# ATV trails?



## rockbass (Apr 16, 2004)

Hey guys, I am getting ready to get my daughter a 4 wheeler. I am limited to where we can ride, but want to take her places that are easy for her. it is just a 50 and she is only 3 (4 in Feb.) For now, I will take her to my mom's and/or my dad's to ride in their yard, but next year, I want to take her to some kind of trails. 

Is there any kind of link that would give me a list of trails in the state? I live in Tusc county, and for the most part would like to stay somewhat close to home, but have no idea where there are public trails.


----------



## bkr43050 (Apr 5, 2004)

Walhonding Hills campgrounds over near Mohawk Dam area has some trails but I can't tell you much about them. I just know that when we camp there in the fall for bowhunting there are always a few people there at that time with their ATV's. I think it is a popular activity for those camping there. I really don't even know whether they allow for riding without camping or not but.


----------



## rockbass (Apr 16, 2004)

I am not exactly sure how to get there, but I don't think it is too far away.
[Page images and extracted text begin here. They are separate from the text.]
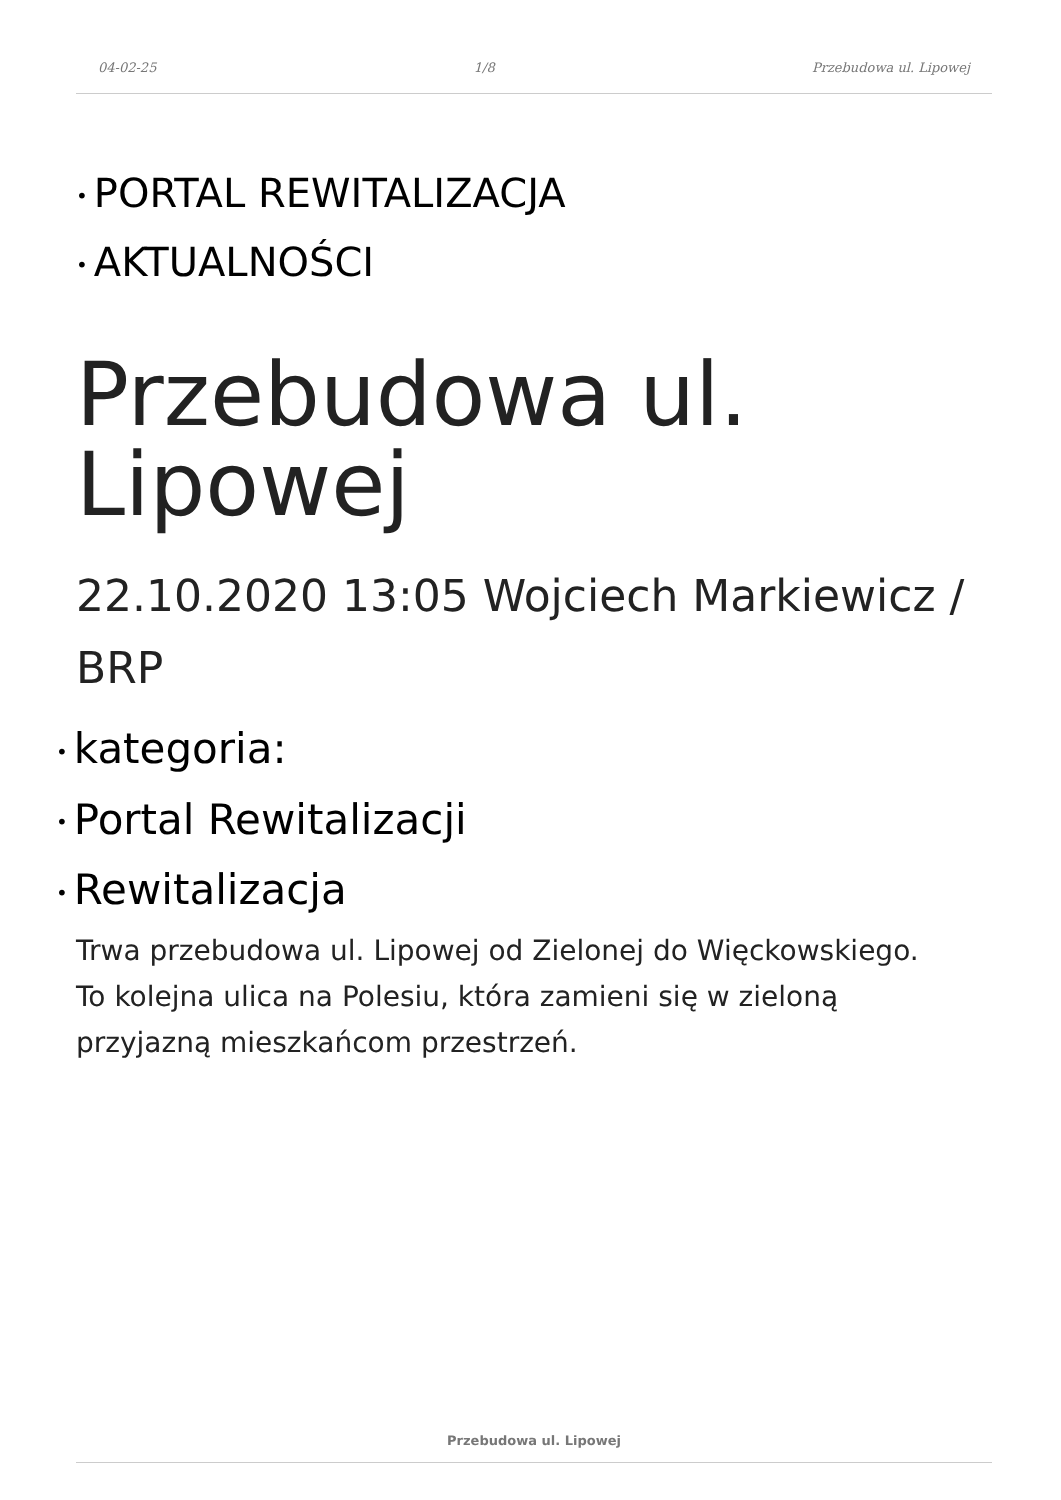04-02-25 1/8 Przebudowa ul. Lipowej
• PORTAL REWITALIZACJA
• AKTUALNOŚCI
Przebudowa ul.
Lipowej
22.10.2020 13:05 Wojciech Markiewicz /
BRP
• kategoria:
• Portal Rewitalizacji
• Rewitalizacja
Trwa przebudowa ul. Lipowej od Zielonej do Więckowskiego.
To kolejna ulica na Polesiu, która zamieni się w zieloną
przyjazną mieszkańcom przestrzeń.
Przebudowa ul. Lipowej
I will check it out when the time comes though. Thanks!


----------



## bkr43050 (Apr 5, 2004)

Here is a Mapquest link to the campgrounds.

Walhonding Hill Campgrounds


----------



## Flippin 416 (Aug 18, 2005)

Rockbass,

There is a place in Urhichsville called Crow Canyon. They are a district 12 sanctioned motocross track that is situated on 400 acres. They have TONS of trails to ride on. The trails range from wild to very mild. They are open all year and 7 days a week. There is a race shop located at the front entrance to the park by the name of Action Extreme Sports. During the week the park is open during the shops hours. It is $15 to ride all day. Check it out since it isn't very far from you. Here are a few links to help you out, plus you can call the guys at the shop and they can fill you in on more details. 

http://www.crowcanyonmx.com/

http://www.aesracing.com/


----------